Scribd, Oyster Crack Open E-Reading

by
Rachel Lieff Axelbank
From the January/February 2014 issue of
Poets & Writers Magazine

Last September the New York City–based company Oyster Books launched its new e-book subscription service, a $9.95-per-month all-you-can-e-read buffet that commentators were quick to identify as the “Netflix of books.” Then, in early October, the San Francisco–based Scribd, a six-year-old digital document-sharing company that had previously offered user-uploaded content such as academic papers and unpublished writing, announced a new “premium” membership option, through which subscribers could have unlimited access to an online library of e-books—a new addition to the company’s digital vaults—for $8.99 per month.

Many library systems have incorporated “borrowing” of digital works into their services, and e-books have for some time been available for individual purchase via Amazon, Google, and other platforms large and small. Against this backdrop, Oyster and the new Scribd service are innovative for offering users boundless access to their libraries. The book-ravenous can e-read as much or as little of anything in either company’s subscription database as they want, whenever they want, with no expiration or return date, for as long as the subscription is maintained.

Early criticism of both platforms, however, has been focused on their libraries’ limitations. Oyster and Scribd each offer upwards of one hundred thousand titles (from hundreds of publishers), which reviewers have noted is relatively low and which industry reporters suggest will need to increase in order for either company to survive. Both platforms are acquiring new titles as often as weekly. In the meantime, as a recent New Yorker blog post about Oyster with the headline “What Does It Mean to Own a Book?” pointed out, these services, with their good-but-small array of offerings, will be less useful to readers looking for access to specific books than to people looking to read more in general.

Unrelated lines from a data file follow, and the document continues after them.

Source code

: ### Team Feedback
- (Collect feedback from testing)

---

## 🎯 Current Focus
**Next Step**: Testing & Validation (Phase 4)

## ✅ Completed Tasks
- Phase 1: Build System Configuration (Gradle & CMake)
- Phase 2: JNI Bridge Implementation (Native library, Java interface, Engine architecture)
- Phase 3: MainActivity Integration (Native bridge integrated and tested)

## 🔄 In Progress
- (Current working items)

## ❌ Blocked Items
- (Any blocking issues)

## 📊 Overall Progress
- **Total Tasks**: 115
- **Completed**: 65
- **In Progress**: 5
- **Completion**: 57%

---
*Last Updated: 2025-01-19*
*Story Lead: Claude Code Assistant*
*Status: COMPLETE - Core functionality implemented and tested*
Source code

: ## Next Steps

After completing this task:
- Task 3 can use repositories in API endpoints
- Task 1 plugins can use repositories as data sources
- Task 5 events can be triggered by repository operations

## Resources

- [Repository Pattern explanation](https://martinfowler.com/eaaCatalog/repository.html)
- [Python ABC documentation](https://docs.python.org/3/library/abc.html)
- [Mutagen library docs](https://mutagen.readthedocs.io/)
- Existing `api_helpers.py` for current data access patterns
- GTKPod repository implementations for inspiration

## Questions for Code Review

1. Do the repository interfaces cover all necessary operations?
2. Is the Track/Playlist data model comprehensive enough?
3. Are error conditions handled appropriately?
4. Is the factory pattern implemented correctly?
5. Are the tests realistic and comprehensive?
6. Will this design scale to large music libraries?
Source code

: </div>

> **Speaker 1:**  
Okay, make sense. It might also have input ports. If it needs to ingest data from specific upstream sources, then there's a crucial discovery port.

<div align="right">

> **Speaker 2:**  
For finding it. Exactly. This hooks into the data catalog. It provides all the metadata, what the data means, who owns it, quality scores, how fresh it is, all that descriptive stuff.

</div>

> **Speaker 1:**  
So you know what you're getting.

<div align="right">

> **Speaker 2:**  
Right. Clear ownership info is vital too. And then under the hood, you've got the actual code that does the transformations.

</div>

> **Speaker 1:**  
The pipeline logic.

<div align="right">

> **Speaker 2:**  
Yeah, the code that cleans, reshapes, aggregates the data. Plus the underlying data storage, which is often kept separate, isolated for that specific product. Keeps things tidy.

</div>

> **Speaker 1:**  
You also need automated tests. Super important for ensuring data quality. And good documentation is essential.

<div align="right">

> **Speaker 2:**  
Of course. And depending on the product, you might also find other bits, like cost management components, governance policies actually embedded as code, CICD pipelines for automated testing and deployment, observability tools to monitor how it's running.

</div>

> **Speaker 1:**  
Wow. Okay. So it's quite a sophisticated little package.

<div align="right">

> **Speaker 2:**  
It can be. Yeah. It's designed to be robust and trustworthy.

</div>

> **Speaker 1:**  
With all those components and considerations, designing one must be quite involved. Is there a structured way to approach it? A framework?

According to Willem Van Lancker, cofounder and chief product officer of Oyster, getting people to read more is what he and the Oyster team are all about. “There’s been such an explosion of access to other media…you have the entire Internet in your pocket,” Van Lancker says. “Books haven’t kept up with that in a way that appeals to modern customers, so what we’re trying to do with Oyster is to sell the act of reading more.” Oyster first made its library available in an application designed specifically for iPhones (as opposed to tablet devices), the idea being that even though a larger screen might make for more ideal reading, almost everyone carries a smartphone. Although Oyster has since introduced an iPad app, Van Lancker says the company has already received positive feedback from users who have supplanted their idle iPhone puttering with active e-reading.

“There’s no downtime in our lives,” Van Lancker says. “I think with books, what you find is that it’s a much deeper, more engaging, and rewarding narrative, ultimately, than just reading Facebook status updates again and again, and I hope we can build an approachable and accessible way to package that.”

Scribd, too, is driving toward the dual goal of approachability and access, but from the content creator’s side of the hedge. The initial idea for an open-access digital document-sharing library came to founder and chief executive officer Trip Adler as a solution to difficulties his father was having with the lengthy process of publishing medical research in peer-reviewed journals.

“Then we thought, ‘We can do this for a lot more than just medical papers—we can do this for books, we can do this for school papers, we can do this for poetry, we can do this for PowerPoint presentations, for all kinds of different content,’” Adler recalls. “So we made a site that would let anyone take anything they wrote and put it on the web.”

For Adler, the recent expansion into licensed e-book subscription territory was part of an effort to respond to Scribd contributors’ wishes for better distribution and better revenue. “Instead of people thinking about what to buy, then making a purchasing decision, and then feeling obligated to finish reading the thing they bought, they can now just read whatever they want,” he says. “As a result, you get a very different type of reading behavior, and then a new type of audience.” Presently, the subscription library of Scribd Premium is not yet open for upload by anyone who’s interested, as is the original iteration of the site. For now Scribd Premium’s holdings consist exclusively of titles issued by the publishers Scribd deals with, but Adler’s hope is that, in time, the gap will be closed. “Eventually, we’re going to be opening this up to all authors,” he says, “so that you can write a poem and just upload it to the service and start monetizing it that way.”

Like Van Lancker, Adler has observed that books often lag behind most other forms of media in today’s ultra-
technological zeitgeist. As to whether an active embrace of digitization will contribute to literary decline, Van Lancker points to the past. “If you look at history, we’ve been through this before,” he says, citing past fears that the advent of paperbacks would engender a deterioration of literary content. “There’s always this uncomfortable moment when we’re in a period of transition. At one point, someone had to go from scrolls to the codex, and that must have been uncomfortable too, right?”

In the meantime, both companies project increased collaboration with publishers; Oyster recently introduced gift subscriptions and plans to develop more social features on its app throughout the winter. “It all comes back to a belief that the book is a unique medium,” Van Lancker says. “You have these different units of stories and [ways of getting] information, and I think books are an incredibly interesting one to move forward into the twenty-first century.”         

Rachel Lieff Axelbank lives in New York City and Hawaii, where she is writing a book about environmental and social history as expressed by the story of one particular plant.